-- Data extracts follows --

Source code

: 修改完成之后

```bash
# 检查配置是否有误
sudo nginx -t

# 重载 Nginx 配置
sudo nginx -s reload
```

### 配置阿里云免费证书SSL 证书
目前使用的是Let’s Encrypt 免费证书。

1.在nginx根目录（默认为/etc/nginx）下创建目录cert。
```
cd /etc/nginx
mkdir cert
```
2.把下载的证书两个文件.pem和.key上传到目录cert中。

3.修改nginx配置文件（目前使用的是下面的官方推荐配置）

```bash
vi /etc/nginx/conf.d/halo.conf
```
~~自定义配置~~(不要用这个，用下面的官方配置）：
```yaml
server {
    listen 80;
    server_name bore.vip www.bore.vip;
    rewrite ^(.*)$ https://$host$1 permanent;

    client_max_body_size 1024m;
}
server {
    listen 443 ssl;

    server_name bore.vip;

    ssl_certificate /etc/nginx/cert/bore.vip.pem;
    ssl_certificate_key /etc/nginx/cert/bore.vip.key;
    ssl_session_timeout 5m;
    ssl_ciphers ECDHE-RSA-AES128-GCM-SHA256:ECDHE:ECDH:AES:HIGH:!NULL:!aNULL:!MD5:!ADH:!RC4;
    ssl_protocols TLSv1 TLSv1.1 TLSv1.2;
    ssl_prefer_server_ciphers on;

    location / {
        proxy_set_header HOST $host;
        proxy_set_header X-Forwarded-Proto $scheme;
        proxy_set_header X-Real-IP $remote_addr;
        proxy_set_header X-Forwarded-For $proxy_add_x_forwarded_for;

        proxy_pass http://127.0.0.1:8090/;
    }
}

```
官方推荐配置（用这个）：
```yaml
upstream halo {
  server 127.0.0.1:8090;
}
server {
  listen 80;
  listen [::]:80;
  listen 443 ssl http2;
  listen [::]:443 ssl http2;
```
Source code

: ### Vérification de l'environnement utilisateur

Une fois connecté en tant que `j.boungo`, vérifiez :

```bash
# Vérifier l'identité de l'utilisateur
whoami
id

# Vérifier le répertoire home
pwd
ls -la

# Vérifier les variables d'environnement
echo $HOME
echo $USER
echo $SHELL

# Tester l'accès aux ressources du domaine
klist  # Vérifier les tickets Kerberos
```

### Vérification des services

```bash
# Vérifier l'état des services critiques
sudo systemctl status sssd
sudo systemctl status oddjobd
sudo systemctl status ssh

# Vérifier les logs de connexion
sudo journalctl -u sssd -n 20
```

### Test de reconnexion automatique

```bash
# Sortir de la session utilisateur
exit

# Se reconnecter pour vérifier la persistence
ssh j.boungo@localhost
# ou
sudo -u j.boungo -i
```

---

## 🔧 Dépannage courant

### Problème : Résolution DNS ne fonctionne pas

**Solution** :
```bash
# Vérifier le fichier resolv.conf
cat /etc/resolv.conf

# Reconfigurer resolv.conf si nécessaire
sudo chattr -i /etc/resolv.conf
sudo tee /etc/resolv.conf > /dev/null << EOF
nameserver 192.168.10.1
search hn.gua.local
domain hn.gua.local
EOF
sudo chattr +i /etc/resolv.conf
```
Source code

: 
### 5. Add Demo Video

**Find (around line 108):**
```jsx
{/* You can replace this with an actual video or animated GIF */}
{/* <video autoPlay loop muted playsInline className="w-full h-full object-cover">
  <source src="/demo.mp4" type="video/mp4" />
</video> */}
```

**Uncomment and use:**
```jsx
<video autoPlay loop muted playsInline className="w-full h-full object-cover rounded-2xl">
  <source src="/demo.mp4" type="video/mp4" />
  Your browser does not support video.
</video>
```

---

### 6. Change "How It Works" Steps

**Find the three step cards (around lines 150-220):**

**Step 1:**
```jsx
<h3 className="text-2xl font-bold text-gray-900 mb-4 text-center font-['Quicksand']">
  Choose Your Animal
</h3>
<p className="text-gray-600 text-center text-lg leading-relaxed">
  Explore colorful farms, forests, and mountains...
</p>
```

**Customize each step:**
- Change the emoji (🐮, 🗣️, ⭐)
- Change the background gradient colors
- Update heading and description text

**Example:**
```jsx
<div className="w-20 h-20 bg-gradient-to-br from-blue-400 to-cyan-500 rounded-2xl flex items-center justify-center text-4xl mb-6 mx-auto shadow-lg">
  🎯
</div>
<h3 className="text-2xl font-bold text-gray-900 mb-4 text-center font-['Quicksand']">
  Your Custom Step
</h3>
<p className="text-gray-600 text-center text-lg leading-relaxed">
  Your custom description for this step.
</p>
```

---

-- Data extracts concluded --

**Task to complete:**
Write the listing out again so that nothing in it differs from the original.

**Exercise output:**
Source code

: 修改完成之后

```bash
# 检查配置是否有误
sudo nginx -t

# 重载 Nginx 配置
sudo nginx -s reload
```

### 配置阿里云免费证书SSL 证书
目前使用的是Let’s Encrypt 免费证书。

1.在nginx根目录（默认为/etc/nginx）下创建目录cert。
```
cd /etc/nginx
mkdir cert
```
2.把下载的证书两个文件.pem和.key上传到目录cert中。

3.修改nginx配置文件（目前使用的是下面的官方推荐配置）

```bash
vi /etc/nginx/conf.d/halo.conf
```
~~自定义配置~~(不要用这个，用下面的官方配置）：
```yaml
server {
    listen 80;
    server_name bore.vip www.bore.vip;
    rewrite ^(.*)$ https://$host$1 permanent;

    client_max_body_size 1024m;
}
server {
    listen 443 ssl;

    server_name bore.vip;

    ssl_certificate /etc/nginx/cert/bore.vip.pem;
    ssl_certificate_key /etc/nginx/cert/bore.vip.key;
    ssl_session_timeout 5m;
    ssl_ciphers ECDHE-RSA-AES128-GCM-SHA256:ECDHE:ECDH:AES:HIGH:!NULL:!aNULL:!MD5:!ADH:!RC4;
    ssl_protocols TLSv1 TLSv1.1 TLSv1.2;
    ssl_prefer_server_ciphers on;

    location / {
        proxy_set_header HOST $host;
        proxy_set_header X-Forwarded-Proto $scheme;
        proxy_set_header X-Real-IP $remote_addr;
        proxy_set_header X-Forwarded-For $proxy_add_x_forwarded_for;

        proxy_pass http://127.0.0.1:8090/;
    }
}

```
官方推荐配置（用这个）：
```yaml
upstream halo {
  server 127.0.0.1:8090;
}
server {
  listen 80;
  listen [::]:80;
  listen 443 ssl http2;
  listen [::]:443 ssl http2;
```
Source code

: ### Vérification de l'environnement utilisateur

Une fois connecté en tant que `j.boungo`, vérifiez :

```bash
# Vérifier l'identité de l'utilisateur
whoami
id

# Vérifier le répertoire home
pwd
ls -la

# Vérifier les variables d'environnement
echo $HOME
echo $USER
echo $SHELL

# Tester l'accès aux ressources du domaine
klist  # Vérifier les tickets Kerberos
```

### Vérification des services

```bash
# Vérifier l'état des services critiques
sudo systemctl status sssd
sudo systemctl status oddjobd
sudo systemctl status ssh

# Vérifier les logs de connexion
sudo journalctl -u sssd -n 20
```

### Test de reconnexion automatique

```bash
# Sortir de la session utilisateur
exit

# Se reconnecter pour vérifier la persistence
ssh j.boungo@localhost
# ou
sudo -u j.boungo -i
```

---

## 🔧 Dépannage courant

### Problème : Résolution DNS ne fonctionne pas

**Solution** :
```bash
# Vérifier le fichier resolv.conf
cat /etc/resolv.conf

# Reconfigurer resolv.conf si nécessaire
sudo chattr -i /etc/resolv.conf
sudo tee /etc/resolv.conf > /dev/null << EOF
nameserver 192.168.10.1
search hn.gua.local
domain hn.gua.local
EOF
sudo chattr +i /etc/resolv.conf
```
Source code

: 
### 5. Add Demo Video

**Find (around line 108):**
```jsx
{/* You can replace this with an actual video or animated GIF */}
{/* <video autoPlay loop muted playsInline className="w-full h-full object-cover">
  <source src="/demo.mp4" type="video/mp4" />
</video> */}
```

**Uncomment and use:**
```jsx
<video autoPlay loop muted playsInline className="w-full h-full object-cover rounded-2xl">
  <source src="/demo.mp4" type="video/mp4" />
  Your browser does not support video.
</video>
```

---

### 6. Change "How It Works" Steps

**Find the three step cards (around lines 150-220):**

**Step 1:**
```jsx
<h3 className="text-2xl font-bold text-gray-900 mb-4 text-center font-['Quicksand']">
  Choose Your Animal
</h3>
<p className="text-gray-600 text-center text-lg leading-relaxed">
  Explore colorful farms, forests, and mountains...
</p>
```

**Customize each step:**
- Change the emoji (🐮, 🗣️, ⭐)
- Change the background gradient colors
- Update heading and description text

**Example:**
```jsx
<div className="w-20 h-20 bg-gradient-to-br from-blue-400 to-cyan-500 rounded-2xl flex items-center justify-center text-4xl mb-6 mx-auto shadow-lg">
  🎯
</div>
<h3 className="text-2xl font-bold text-gray-900 mb-4 text-center font-['Quicksand']">
  Your Custom Step
</h3>
<p className="text-gray-600 text-center text-lg leading-relaxed">
  Your custom description for this step.
</p>
```

---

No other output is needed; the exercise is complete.